Doctors fixed Matt's face first, in a five-hour operation.
"Seeing Matt lying there afterward, with the swelling and trauma from yet another round of having his face reworked, really brought home the severity of his injuries and what he's been through," Matt's dad, a managing director at Vanguard, e-mailed friend and Vanguard chairman Jack Brennan.
The surgeons put in a stent three days later, on Nov. 21. Matt went back to the ICU.
"We're no longer optimistic about getting out of here by Thanksgiving, but that's okay," Mike Miller e-mailed Brennan. "We're incredibly grateful to be where we are, and to have made the progress that we've made. So makes no difference where we are - we'll have much to celebrate."
With Thanksgiving six days away, doctors tested and found no nerve conductivity in the top half of the left side of Matt's face.

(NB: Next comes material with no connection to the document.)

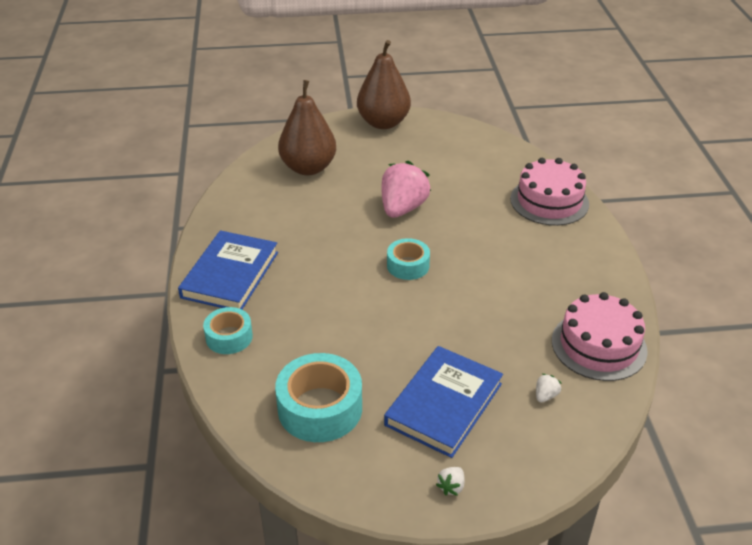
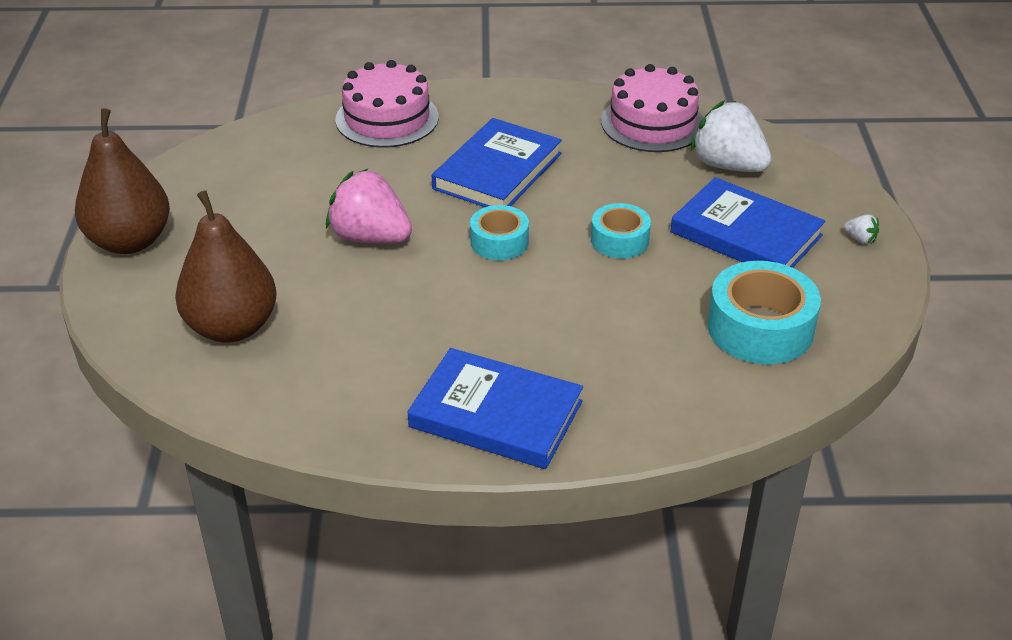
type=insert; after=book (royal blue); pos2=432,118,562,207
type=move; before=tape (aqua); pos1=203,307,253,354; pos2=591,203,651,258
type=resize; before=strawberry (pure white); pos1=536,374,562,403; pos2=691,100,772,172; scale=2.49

The nerve was either traumatized or severed.
If severed, the window to repair it would close in days. And repair was still a long shot, not without its own risks.
But without the nerve, Matt would never be able to smile, eat, or speak normally.
For the first time, Matt took a good look in a mirror.
"I look fine, Mom," he wrote, his jaw still wired shut.
"Well, your smile is a bit off," she replied, with loving understatement.
"Isn't my smile fine?" he asked Emily.
"Well, not really," she said. "It's OK, though."